** INFORMATION GIVEN follows **

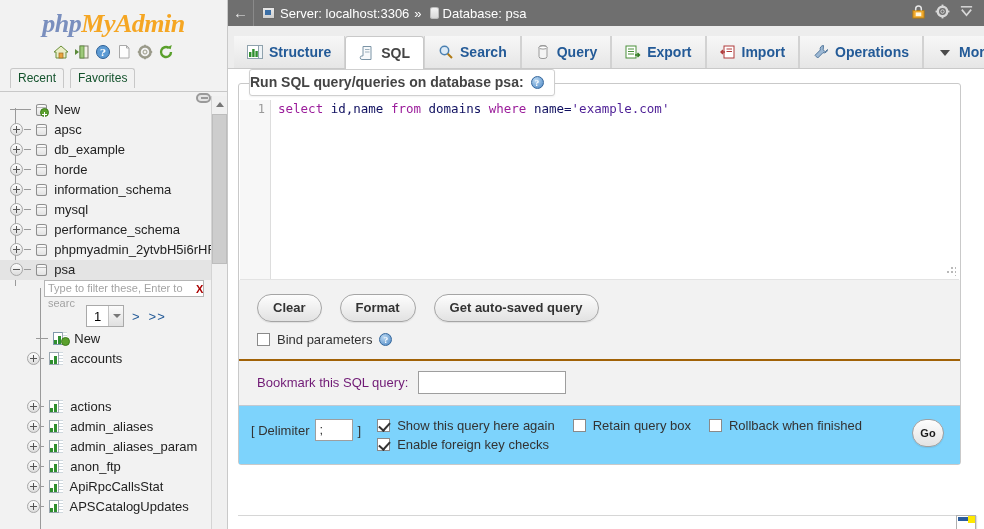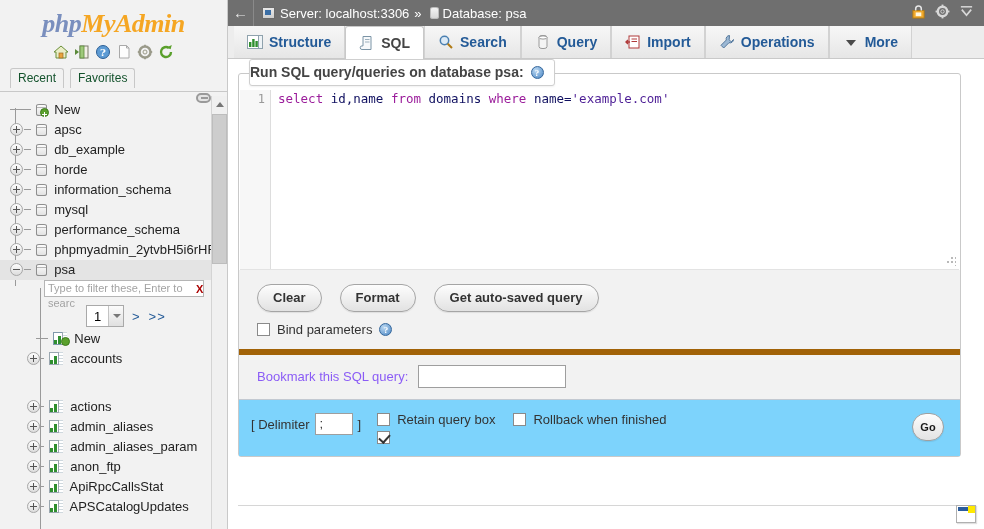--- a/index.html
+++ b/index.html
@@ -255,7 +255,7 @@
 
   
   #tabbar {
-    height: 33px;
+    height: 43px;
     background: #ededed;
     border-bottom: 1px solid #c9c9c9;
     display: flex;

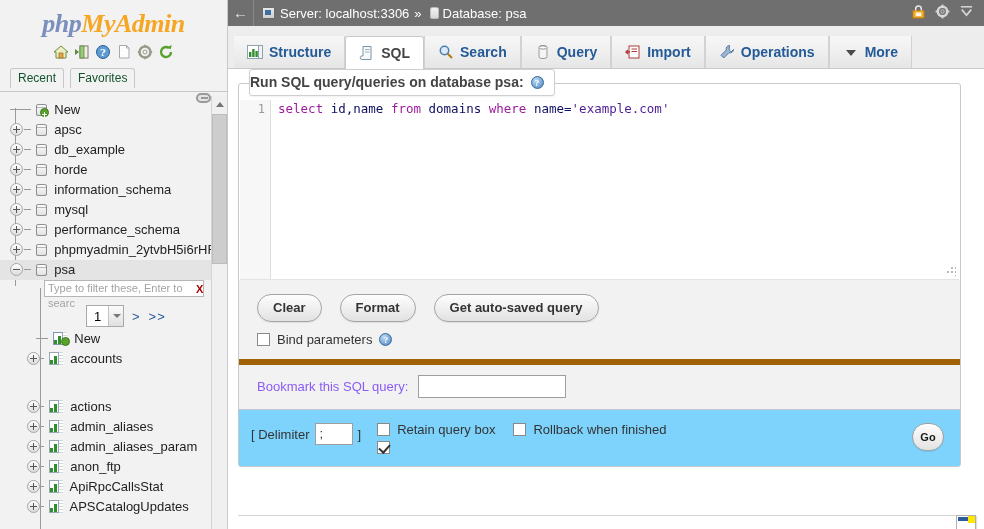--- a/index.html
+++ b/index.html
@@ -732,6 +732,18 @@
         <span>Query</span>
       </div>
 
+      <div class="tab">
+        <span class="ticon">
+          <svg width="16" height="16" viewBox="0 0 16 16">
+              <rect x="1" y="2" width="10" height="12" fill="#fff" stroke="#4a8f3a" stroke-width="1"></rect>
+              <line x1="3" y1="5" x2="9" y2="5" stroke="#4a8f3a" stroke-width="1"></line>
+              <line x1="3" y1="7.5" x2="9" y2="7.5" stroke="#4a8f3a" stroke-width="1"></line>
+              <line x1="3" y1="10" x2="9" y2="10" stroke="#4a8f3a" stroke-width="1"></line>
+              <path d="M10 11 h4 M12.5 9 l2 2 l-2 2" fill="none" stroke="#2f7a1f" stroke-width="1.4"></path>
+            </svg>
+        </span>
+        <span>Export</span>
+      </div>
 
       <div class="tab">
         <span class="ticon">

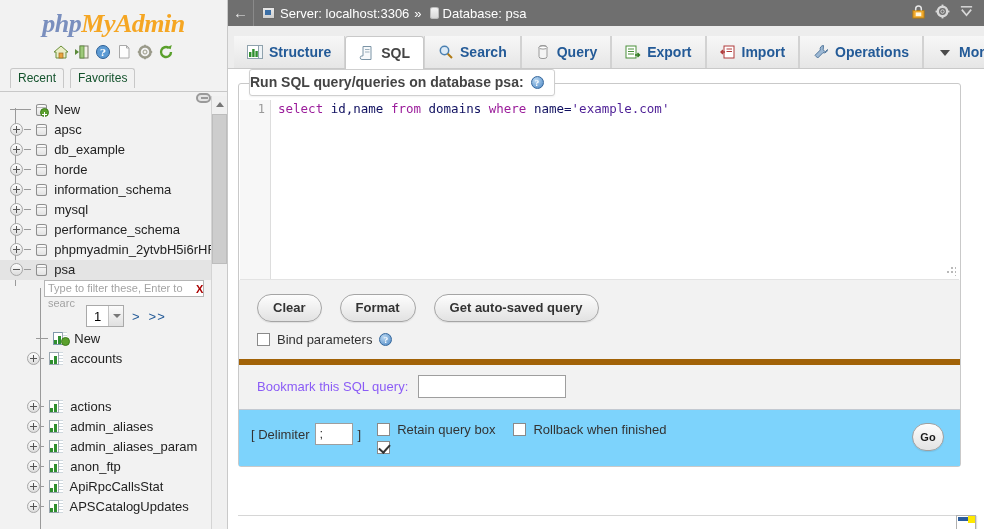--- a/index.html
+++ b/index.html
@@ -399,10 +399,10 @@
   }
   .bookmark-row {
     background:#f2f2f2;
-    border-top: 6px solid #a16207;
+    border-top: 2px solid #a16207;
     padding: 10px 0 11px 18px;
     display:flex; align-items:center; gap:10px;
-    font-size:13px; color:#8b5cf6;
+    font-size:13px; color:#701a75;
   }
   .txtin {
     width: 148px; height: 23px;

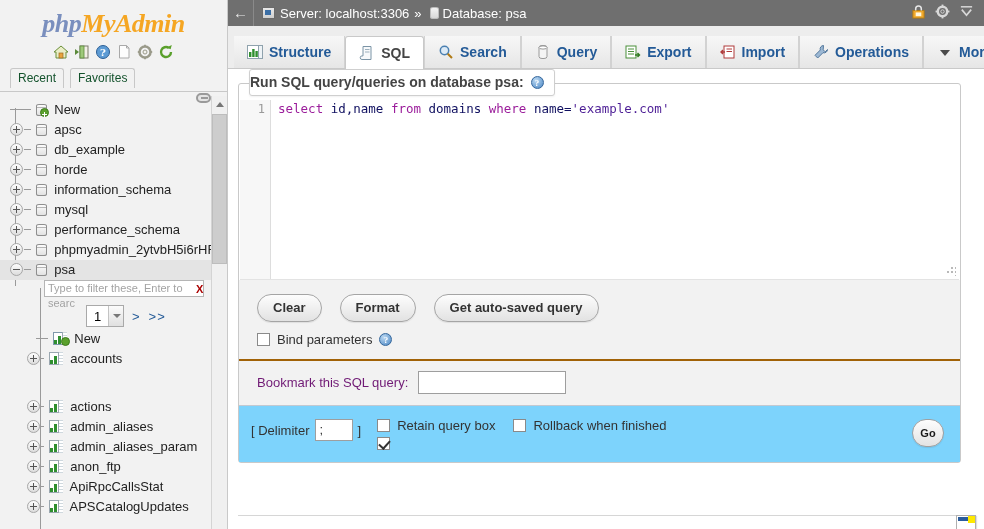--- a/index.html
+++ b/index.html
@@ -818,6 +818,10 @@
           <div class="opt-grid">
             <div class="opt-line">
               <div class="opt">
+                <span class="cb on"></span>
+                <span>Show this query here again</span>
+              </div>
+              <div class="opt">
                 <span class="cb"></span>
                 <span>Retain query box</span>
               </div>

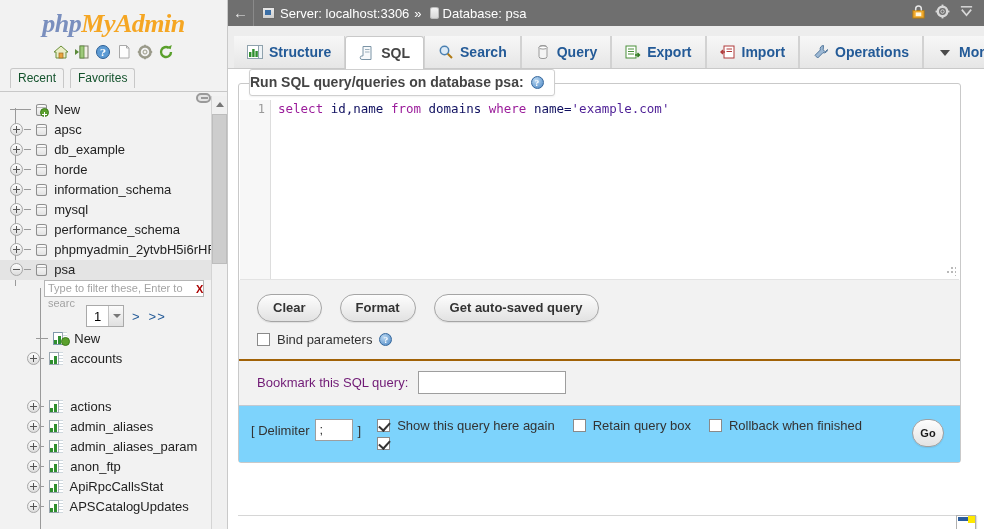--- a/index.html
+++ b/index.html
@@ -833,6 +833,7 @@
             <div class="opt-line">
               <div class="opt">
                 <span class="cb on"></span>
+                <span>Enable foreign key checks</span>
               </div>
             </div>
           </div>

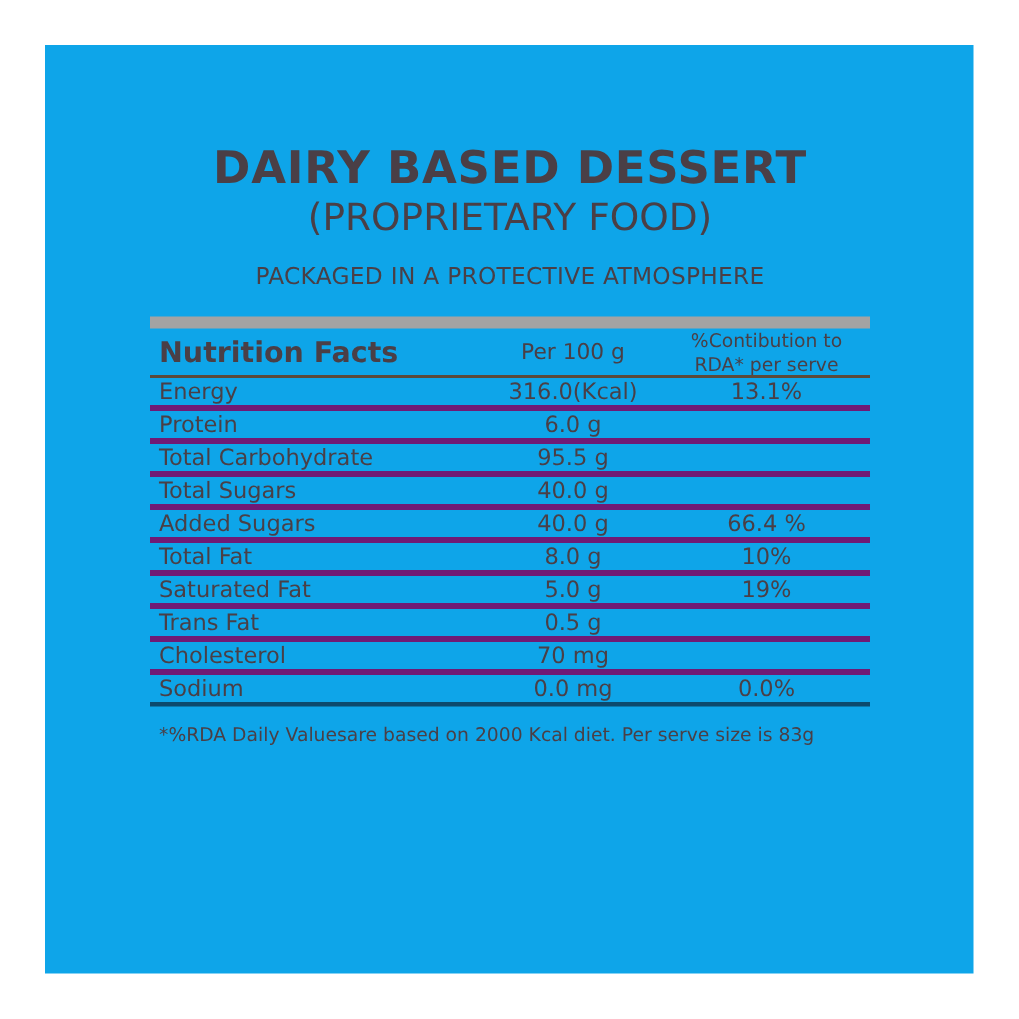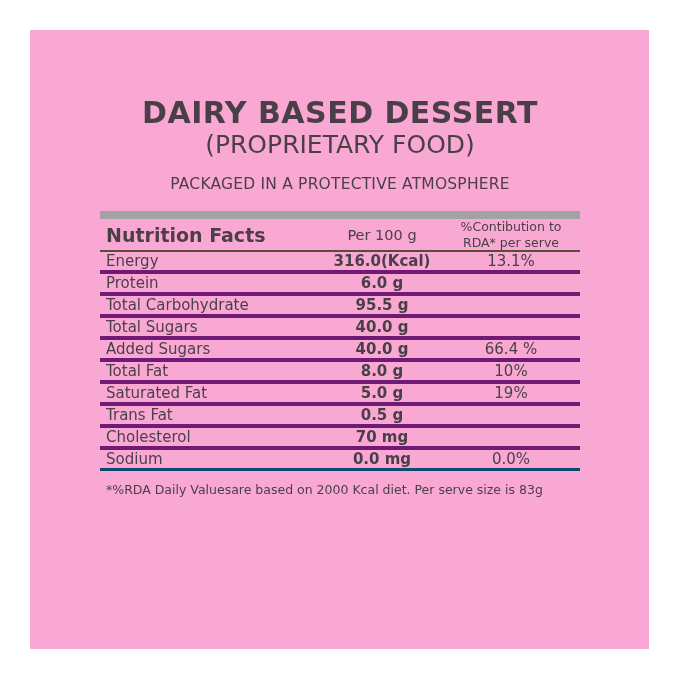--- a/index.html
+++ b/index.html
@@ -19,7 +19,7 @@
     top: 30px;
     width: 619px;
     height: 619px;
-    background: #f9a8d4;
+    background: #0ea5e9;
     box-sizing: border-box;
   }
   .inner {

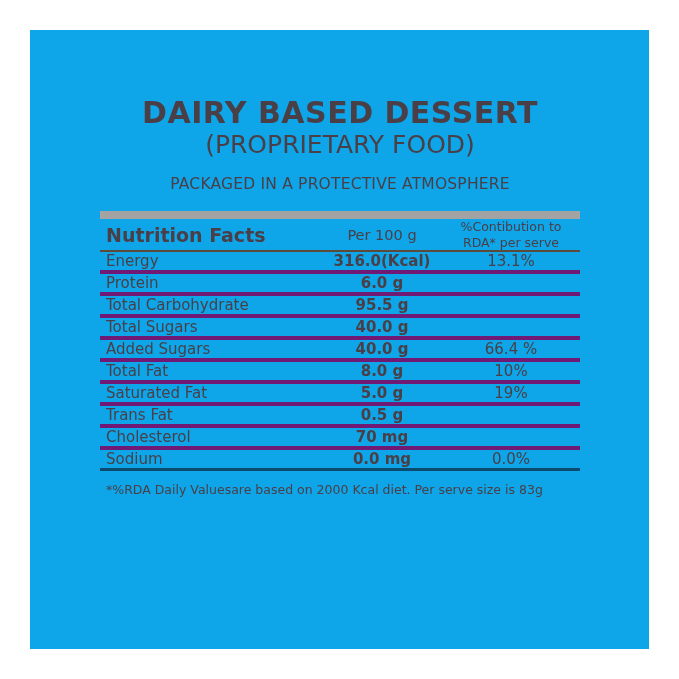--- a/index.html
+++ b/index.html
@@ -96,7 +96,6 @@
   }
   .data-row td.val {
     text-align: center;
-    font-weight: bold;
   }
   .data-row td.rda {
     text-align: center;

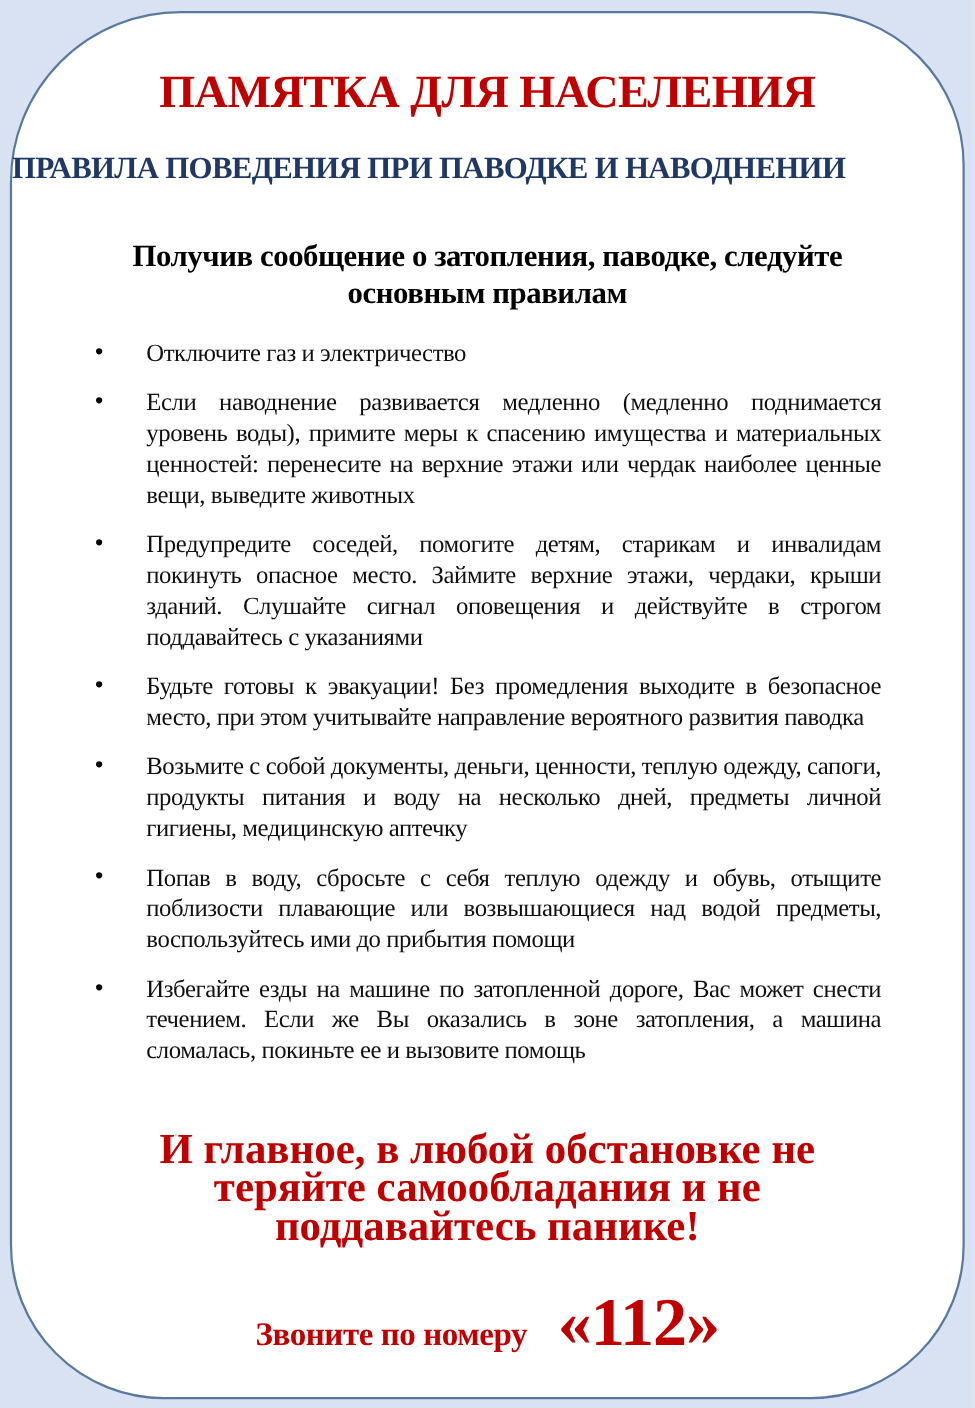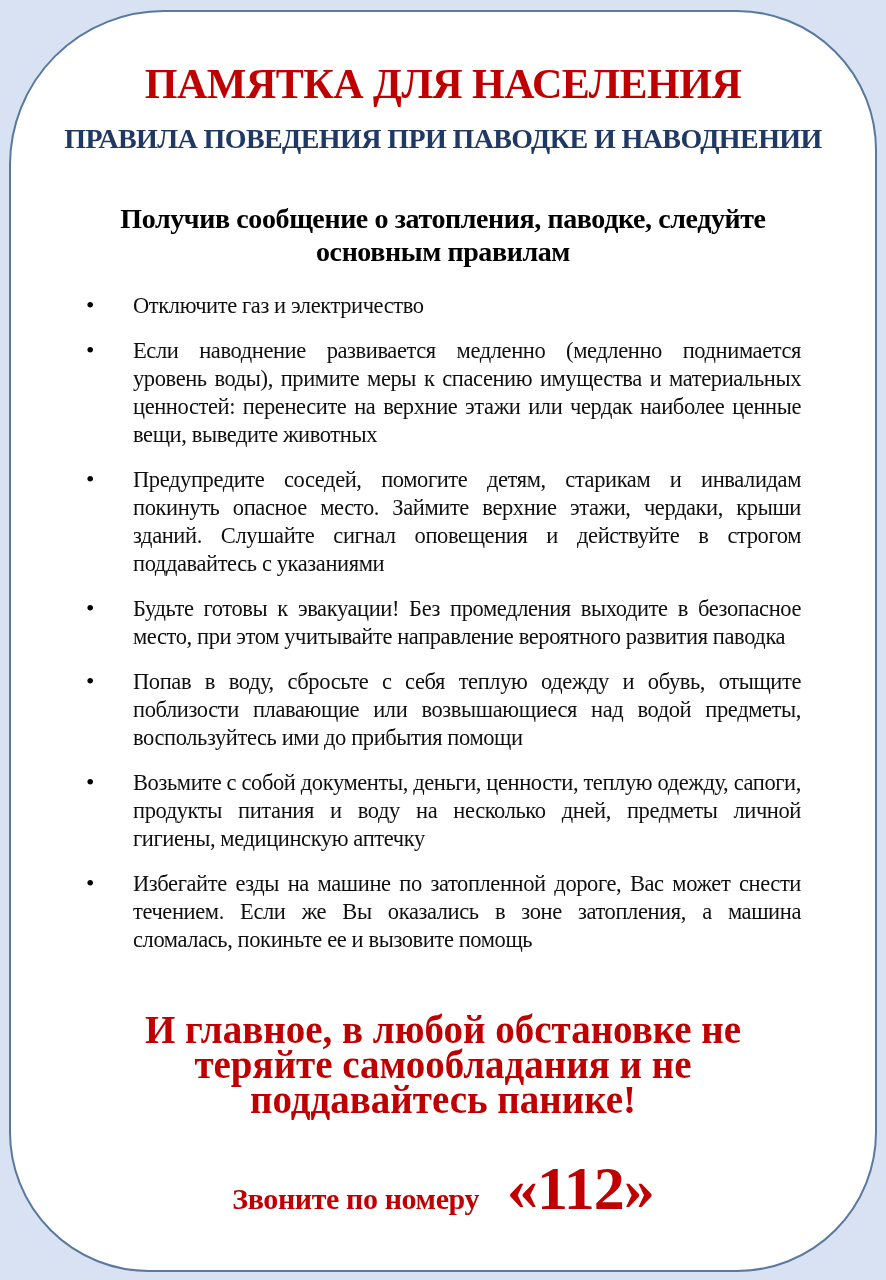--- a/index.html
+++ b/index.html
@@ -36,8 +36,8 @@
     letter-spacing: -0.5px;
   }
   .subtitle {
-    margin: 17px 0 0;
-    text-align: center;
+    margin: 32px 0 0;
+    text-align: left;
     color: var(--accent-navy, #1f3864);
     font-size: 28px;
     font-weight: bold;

** End of INFORMATION GIVEN **

▶ [EXERCISE DESCRIPTION]
Could you copy out every record exactly, minus the pictures?

▶ [EXERCISE SOLUTION]
--- a/index.html
+++ b/index.html
@@ -255,7 +255,7 @@
 
   
   #tabbar {
-    height: 33px;
+    height: 43px;
     background: #ededed;
     border-bottom: 1px solid #c9c9c9;
     display: flex;

--- a/index.html
+++ b/index.html
@@ -732,6 +732,18 @@
         <span>Query</span>
       </div>
 
+      <div class="tab">
+        <span class="ticon">
+          <svg width="16" height="16" viewBox="0 0 16 16">
+              <rect x="1" y="2" width="10" height="12" fill="#fff" stroke="#4a8f3a" stroke-width="1"></rect>
+              <line x1="3" y1="5" x2="9" y2="5" stroke="#4a8f3a" stroke-width="1"></line>
+              <line x1="3" y1="7.5" x2="9" y2="7.5" stroke="#4a8f3a" stroke-width="1"></line>
+              <line x1="3" y1="10" x2="9" y2="10" stroke="#4a8f3a" stroke-width="1"></line>
+              <path d="M10 11 h4 M12.5 9 l2 2 l-2 2" fill="none" stroke="#2f7a1f" stroke-width="1.4"></path>
+            </svg>
+        </span>
+        <span>Export</span>
+      </div>
 
       <div class="tab">
         <span class="ticon">

--- a/index.html
+++ b/index.html
@@ -399,10 +399,10 @@
   }
   .bookmark-row {
     background:#f2f2f2;
-    border-top: 6px solid #a16207;
+    border-top: 2px solid #a16207;
     padding: 10px 0 11px 18px;
     display:flex; align-items:center; gap:10px;
-    font-size:13px; color:#8b5cf6;
+    font-size:13px; color:#701a75;
   }
   .txtin {
     width: 148px; height: 23px;

--- a/index.html
+++ b/index.html
@@ -818,6 +818,10 @@
           <div class="opt-grid">
             <div class="opt-line">
               <div class="opt">
+                <span class="cb on"></span>
+                <span>Show this query here again</span>
+              </div>
+              <div class="opt">
                 <span class="cb"></span>
                 <span>Retain query box</span>
               </div>

--- a/index.html
+++ b/index.html
@@ -833,6 +833,7 @@
             <div class="opt-line">
               <div class="opt">
                 <span class="cb on"></span>
+                <span>Enable foreign key checks</span>
               </div>
             </div>
           </div>

--- a/index.html
+++ b/index.html
@@ -19,7 +19,7 @@
     top: 30px;
     width: 619px;
     height: 619px;
-    background: #f9a8d4;
+    background: #0ea5e9;
     box-sizing: border-box;
   }
   .inner {

--- a/index.html
+++ b/index.html
@@ -96,7 +96,6 @@
   }
   .data-row td.val {
     text-align: center;
-    font-weight: bold;
   }
   .data-row td.rda {
     text-align: center;

--- a/index.html
+++ b/index.html
@@ -36,8 +36,8 @@
     letter-spacing: -0.5px;
   }
   .subtitle {
-    margin: 17px 0 0;
-    text-align: center;
+    margin: 32px 0 0;
+    text-align: left;
     color: var(--accent-navy, #1f3864);
     font-size: 28px;
     font-weight: bold;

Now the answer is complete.